> **Selected excerpt**
------------------------------------------------------------

Bright Simons Bright Simons

Bright Simons: “Good Ideas Don’t Only Come From Rich Countries”

Air-borne viruses, extreme weather, income inequality, collapsing trust in public institutions—challenges that affect people on one continent also affect people on the other side of the globe.

Yet for all our apparent devotion to innovation, decision makers in the Global North seem entirely resistant to adopting solutions that weren’t born there, too.

So goes the argument by charismatic ‘ideas activist’ Bright Simons, whose celebrated public appearances have flown the flag for a more geographically equitable approach to problem solving.

Simons is the founder and president of mPedigree, an organisation that uses mobile and web technologies to secure products against counterfeiting and fakeries.

mPedigree has tackled the challenge of medical piracy in Africa, where one in 10 drugs are fake. It’s taken aim at the prevalence of fake or poor quality seeds sold to farmers in Kenya and the lack of good quality vaccine maintenance in Ghana.

The solution to all of these issues was rooted in the same theory: empowering the end user with a verification process they could use before the product was consumed. By working with major pharmaceutical organisations and regulators, individual codes were placed on each packet of medication or seeds. Consumers could text this code to a number, for free, and receive individual verification that the product was or wasn’t genuine.

The mPedigree solution has saved countless lives and livelihoods. But more fundamentally, it addressed a breakdown in trust in markets and institutions, which Simons stresses is every bit as important in the Global North as it is in the Global South.

------------------------------------------------------------

> **Excerpted records**
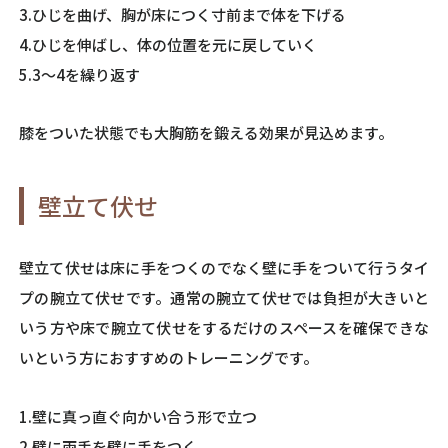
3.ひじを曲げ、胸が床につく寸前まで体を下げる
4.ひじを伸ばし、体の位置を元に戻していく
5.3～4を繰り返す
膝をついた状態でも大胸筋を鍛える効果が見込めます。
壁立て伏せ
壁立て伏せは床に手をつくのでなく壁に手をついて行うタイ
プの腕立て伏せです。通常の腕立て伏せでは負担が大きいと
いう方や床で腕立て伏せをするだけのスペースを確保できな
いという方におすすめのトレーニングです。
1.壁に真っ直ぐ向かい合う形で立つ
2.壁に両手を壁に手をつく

------------------------------------------------------------

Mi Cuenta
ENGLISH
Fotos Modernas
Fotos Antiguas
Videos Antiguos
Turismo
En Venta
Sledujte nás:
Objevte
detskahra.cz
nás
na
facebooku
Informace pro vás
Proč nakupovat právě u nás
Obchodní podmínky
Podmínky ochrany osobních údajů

------------------------------------------------------------

> **Exercise description**
In the Bright Simons profile, how could consumers check whether a product was genuine? The material comes from a separate source.

> **Exercise answer**
They could text the individual code on the packet to a number, for free, and receive verification that the product was or wasn't genuine.